** Opening SUPPLIED MATERIAL block **

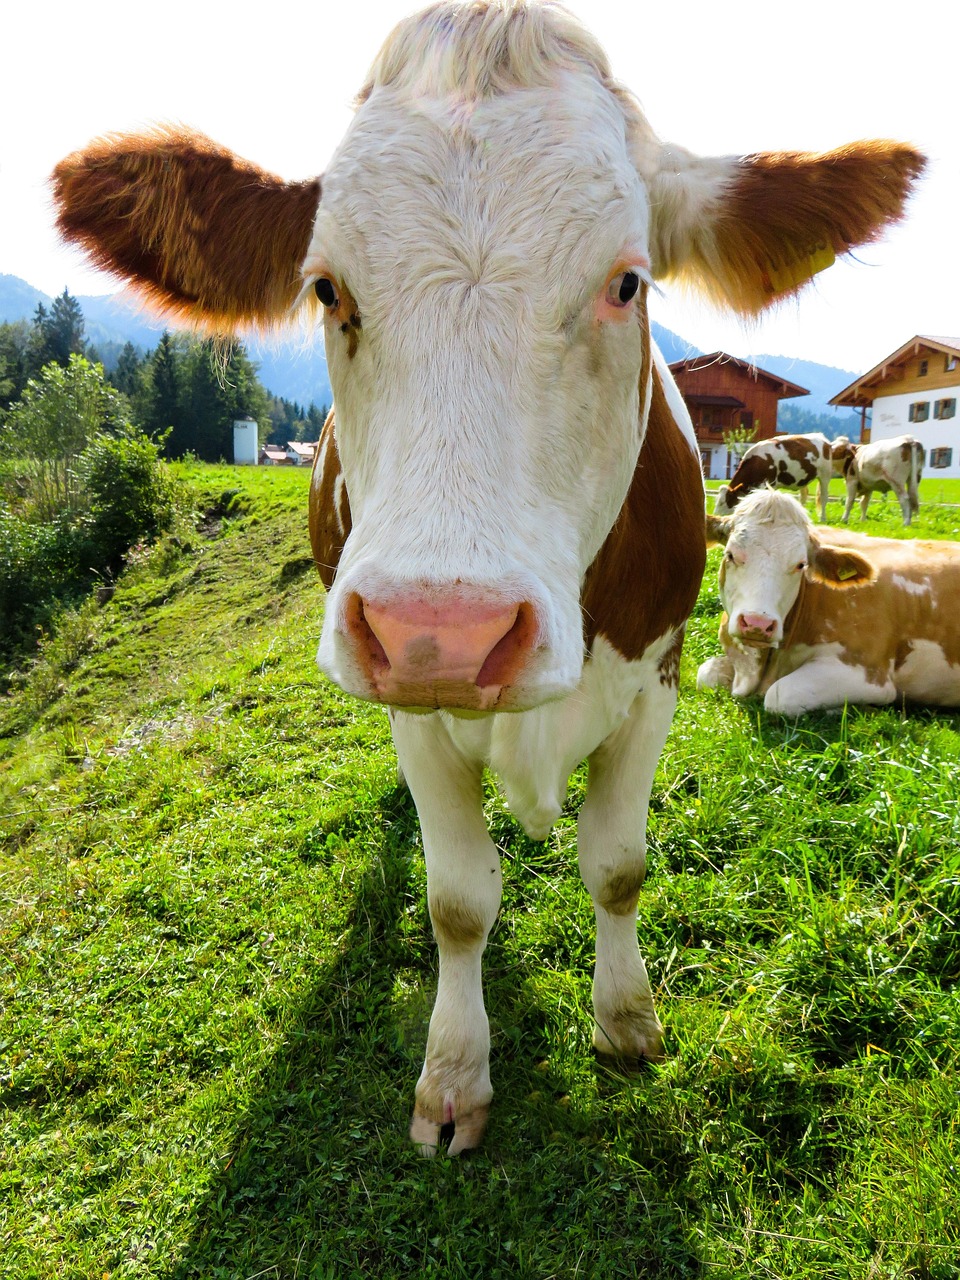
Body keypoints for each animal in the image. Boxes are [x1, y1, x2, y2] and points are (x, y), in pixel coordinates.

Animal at [698, 487, 960, 715]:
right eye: (730, 554)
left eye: (800, 565)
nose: (757, 624)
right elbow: (706, 673)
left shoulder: (868, 673)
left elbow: (778, 695)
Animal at [714, 432, 847, 522]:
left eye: (723, 502)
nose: (715, 516)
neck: (758, 462)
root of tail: (824, 440)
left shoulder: (768, 484)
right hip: (803, 478)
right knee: (804, 495)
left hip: (825, 475)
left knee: (823, 497)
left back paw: (822, 518)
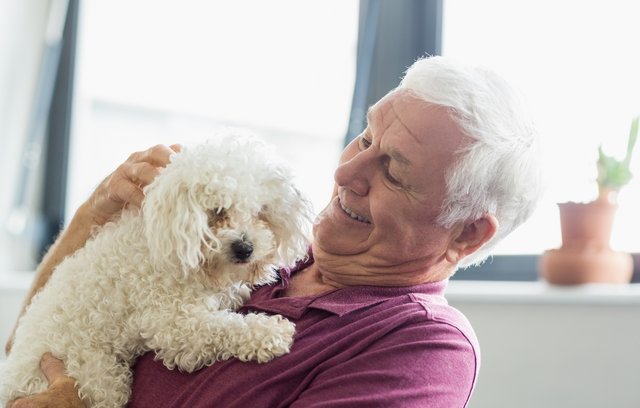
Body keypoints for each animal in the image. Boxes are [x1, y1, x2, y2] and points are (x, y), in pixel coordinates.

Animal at [0, 132, 314, 406]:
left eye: (261, 211)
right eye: (217, 211)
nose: (244, 248)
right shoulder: (174, 325)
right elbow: (224, 327)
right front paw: (268, 331)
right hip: (99, 378)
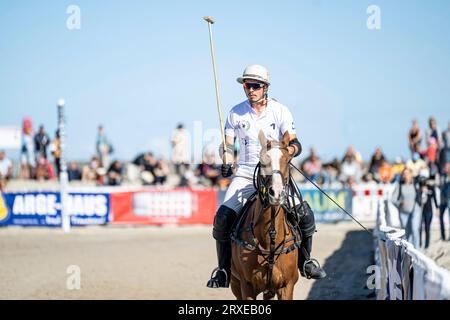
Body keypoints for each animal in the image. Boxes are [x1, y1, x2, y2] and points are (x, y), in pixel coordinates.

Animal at [230, 131, 300, 300]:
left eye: (287, 160)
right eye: (262, 161)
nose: (277, 193)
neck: (270, 237)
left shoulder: (286, 286)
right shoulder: (247, 287)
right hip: (235, 284)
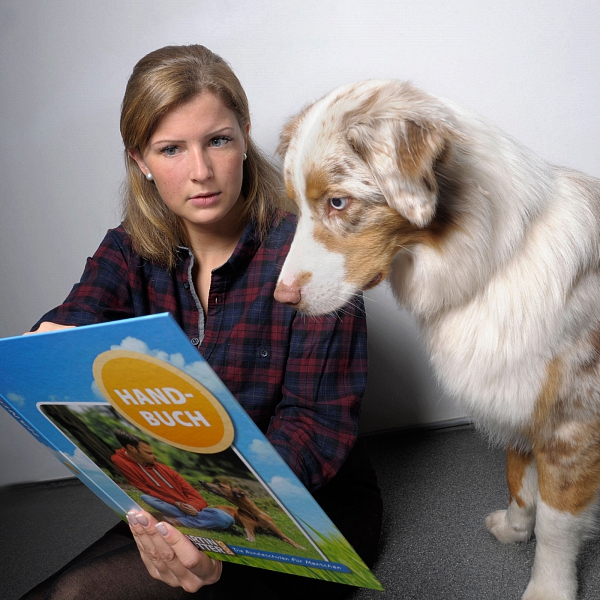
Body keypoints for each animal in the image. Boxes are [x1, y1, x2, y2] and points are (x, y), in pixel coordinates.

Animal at [274, 81, 600, 600]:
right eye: (298, 206)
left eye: (338, 203)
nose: (280, 299)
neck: (492, 261)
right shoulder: (513, 392)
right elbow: (517, 477)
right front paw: (516, 528)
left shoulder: (571, 423)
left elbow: (556, 524)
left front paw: (548, 587)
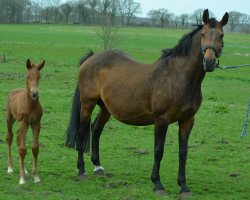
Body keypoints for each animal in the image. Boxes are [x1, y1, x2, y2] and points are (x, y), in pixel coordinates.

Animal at [65, 9, 229, 195]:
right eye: (203, 34)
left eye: (221, 35)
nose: (209, 62)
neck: (178, 77)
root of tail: (91, 59)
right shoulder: (161, 120)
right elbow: (158, 151)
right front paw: (157, 184)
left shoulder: (187, 120)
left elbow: (183, 152)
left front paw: (183, 186)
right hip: (87, 104)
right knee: (82, 132)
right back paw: (82, 171)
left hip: (106, 108)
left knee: (96, 129)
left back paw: (98, 167)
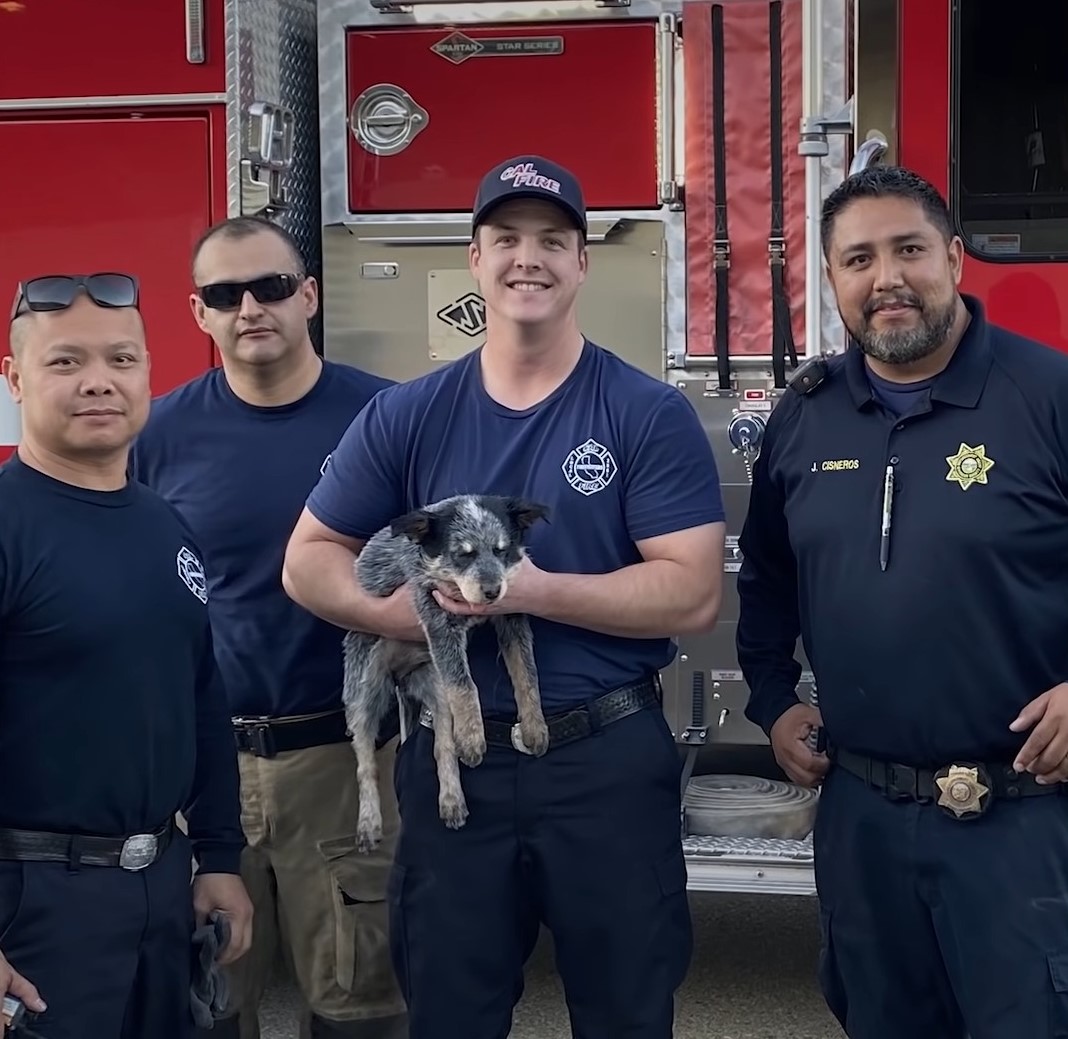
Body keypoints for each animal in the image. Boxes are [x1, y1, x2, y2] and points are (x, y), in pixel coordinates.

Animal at [341, 493, 551, 849]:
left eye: (502, 549)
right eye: (462, 554)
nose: (493, 591)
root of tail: (401, 679)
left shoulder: (513, 617)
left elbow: (526, 673)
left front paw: (535, 727)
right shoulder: (438, 621)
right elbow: (464, 683)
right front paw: (474, 737)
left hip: (434, 688)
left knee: (442, 747)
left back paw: (452, 801)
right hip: (364, 690)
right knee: (365, 761)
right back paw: (369, 824)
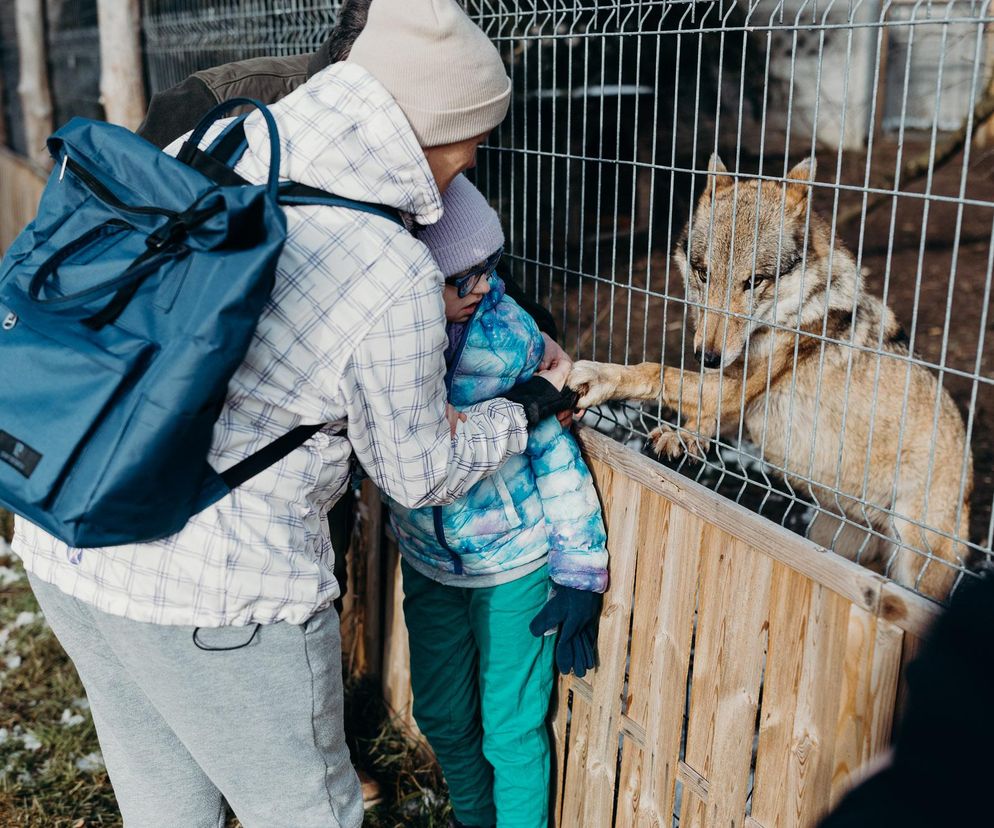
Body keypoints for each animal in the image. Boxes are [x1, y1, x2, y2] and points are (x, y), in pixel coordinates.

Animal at [564, 155, 968, 600]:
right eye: (703, 273)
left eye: (754, 281)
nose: (706, 356)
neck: (792, 311)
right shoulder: (730, 393)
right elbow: (699, 411)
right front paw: (684, 438)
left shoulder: (734, 387)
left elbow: (658, 372)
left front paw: (599, 377)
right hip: (832, 534)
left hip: (913, 563)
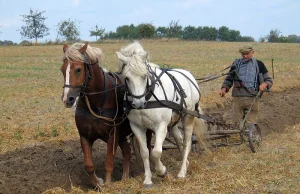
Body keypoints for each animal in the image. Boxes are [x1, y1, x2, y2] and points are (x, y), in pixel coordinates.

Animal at [59, 42, 132, 186]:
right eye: (62, 69)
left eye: (78, 69)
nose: (67, 99)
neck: (97, 102)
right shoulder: (84, 135)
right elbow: (88, 165)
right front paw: (98, 183)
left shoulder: (113, 135)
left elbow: (109, 162)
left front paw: (108, 184)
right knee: (127, 153)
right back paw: (125, 178)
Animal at [115, 41, 206, 188]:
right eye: (127, 78)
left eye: (144, 76)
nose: (138, 103)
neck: (148, 98)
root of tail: (189, 75)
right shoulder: (137, 127)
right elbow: (145, 152)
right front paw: (147, 179)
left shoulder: (161, 126)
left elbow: (156, 152)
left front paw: (162, 171)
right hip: (173, 121)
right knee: (179, 139)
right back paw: (185, 163)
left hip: (188, 117)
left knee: (186, 142)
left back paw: (182, 172)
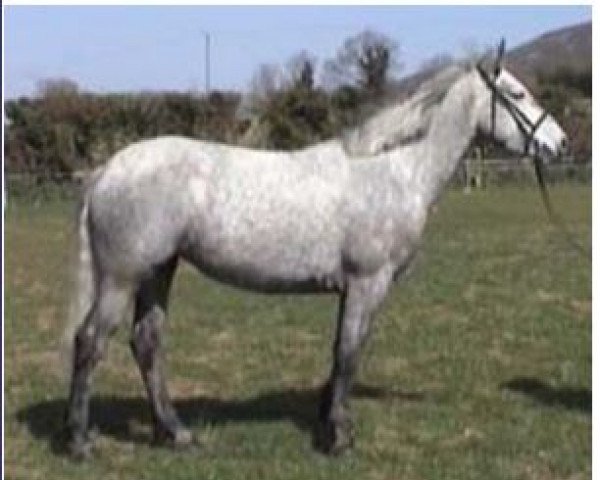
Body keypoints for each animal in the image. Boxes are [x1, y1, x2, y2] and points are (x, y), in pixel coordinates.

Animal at [64, 46, 568, 462]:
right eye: (517, 94)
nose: (559, 143)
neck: (393, 169)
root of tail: (108, 170)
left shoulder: (352, 288)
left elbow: (340, 353)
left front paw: (328, 422)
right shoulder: (368, 282)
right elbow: (350, 353)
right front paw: (340, 438)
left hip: (158, 272)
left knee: (146, 343)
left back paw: (175, 433)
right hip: (123, 277)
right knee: (90, 342)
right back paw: (80, 442)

** Closing SUPPLIED MATERIAL block **

Look above for the line with "right elbow: (158, 151)" and the line with "left hip: (913, 563)"; set down those two lines and all lines between them exactly, without pictures and without anything else.

■ WRITTEN REPLY:
right elbow: (158, 151)
right front paw: (157, 184)
left shoulder: (187, 120)
left elbow: (183, 152)
left front paw: (183, 186)
right hip: (87, 104)
right knee: (82, 132)
right back paw: (82, 171)
left hip: (106, 108)
left knee: (96, 129)
left back paw: (98, 167)
Body keypoints for each animal in the image. Boxes are [x1, y1, x2, y2] and points are (x, y), in pixel coordinates.

Animal at [341, 493, 551, 849]:
left eye: (502, 549)
right eye: (462, 554)
nose: (493, 591)
root of tail: (401, 679)
left shoulder: (513, 617)
left elbow: (526, 673)
left front paw: (535, 727)
right shoulder: (438, 621)
right elbow: (464, 683)
right front paw: (474, 737)
left hip: (434, 688)
left knee: (442, 747)
left back paw: (452, 801)
right hip: (364, 690)
right knee: (365, 761)
right back paw: (369, 824)
Body keypoints for each animal in the image. Boxes are [x1, y1, x2, y2] and points are (x, y), in pixel coordinates.

Animal at [564, 155, 968, 600]:
right eye: (703, 273)
left eye: (754, 281)
nose: (706, 356)
neck: (792, 311)
right shoulder: (730, 393)
right elbow: (699, 411)
right front paw: (684, 438)
left shoulder: (734, 387)
left elbow: (658, 372)
left front paw: (599, 377)
right hip: (832, 534)
left hip: (913, 563)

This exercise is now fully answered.